The diary says nothing about his inner life, but the content
of the suitcases does.
Fred’s belongings were in two suitcases, and the items from
each are stored in separate boxes. Williams says that Fred
was unique, in that there were no clothes in either suitcase.
The first box doesn’t have much in it. There’s a letter from
the Metals Tunnel Co. of Denver, Colo., urging all stockholders
to buy more stock: “Get all you can afford.” There is a stack
of salesman’s order forms for the Noe-Equl Hosiery Mills of
Binghamton. There’s a folded copy of a business section of
the New York Herald Tribune, a scrap of paper with
a long list of hand-written figures on it, and, finally, two
railroad publications: the magazine-sized Electric Railway
Journal, dated Sept. 11, 1926, and the phonebook-sized
Official Guide of the Railways and Steam Navigation Lines
of the U.S., Porto Rico, Canada, Mexico and Cuba, dated
Oct. 1925. The latter, a trade journal with a then-hefty cover
price of $2, is extremely well-worn.
Was he a salesman? Did he really own stock in a silver mine?
At least we can be sure of one thing: Fred loved trains.

### DATASET CONTENT
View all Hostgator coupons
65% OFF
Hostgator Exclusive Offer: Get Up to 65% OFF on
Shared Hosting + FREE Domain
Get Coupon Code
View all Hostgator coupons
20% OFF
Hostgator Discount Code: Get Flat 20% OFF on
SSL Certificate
* * *
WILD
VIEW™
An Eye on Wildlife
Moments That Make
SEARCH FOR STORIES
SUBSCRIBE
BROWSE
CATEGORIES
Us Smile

### EXERCISE DETAILS
Please output the passage about Fred's suitcases word for word, from start to finish. The lines have no connection to the passage about Fred's suitcases.

### SOLUTION TO THE PROBLEM
The diary says nothing about his inner life, but the content
of the suitcases does.
Fred’s belongings were in two suitcases, and the items from
each are stored in separate boxes. Williams says that Fred
was unique, in that there were no clothes in either suitcase.
The first box doesn’t have much in it. There’s a letter from
the Metals Tunnel Co. of Denver, Colo., urging all stockholders
to buy more stock: “Get all you can afford.” There is a stack
of salesman’s order forms for the Noe-Equl Hosiery Mills of
Binghamton. There’s a folded copy of a business section of
the New York Herald Tribune, a scrap of paper with
a long list of hand-written figures on it, and, finally, two
railroad publications: the magazine-sized Electric Railway
Journal, dated Sept. 11, 1926, and the phonebook-sized
Official Guide of the Railways and Steam Navigation Lines
of the U.S., Porto Rico, Canada, Mexico and Cuba, dated
Oct. 1925. The latter, a trade journal with a then-hefty cover
price of $2, is extremely well-worn.
Was he a salesman? Did he really own stock in a silver mine?
At least we can be sure of one thing: Fred loved trains.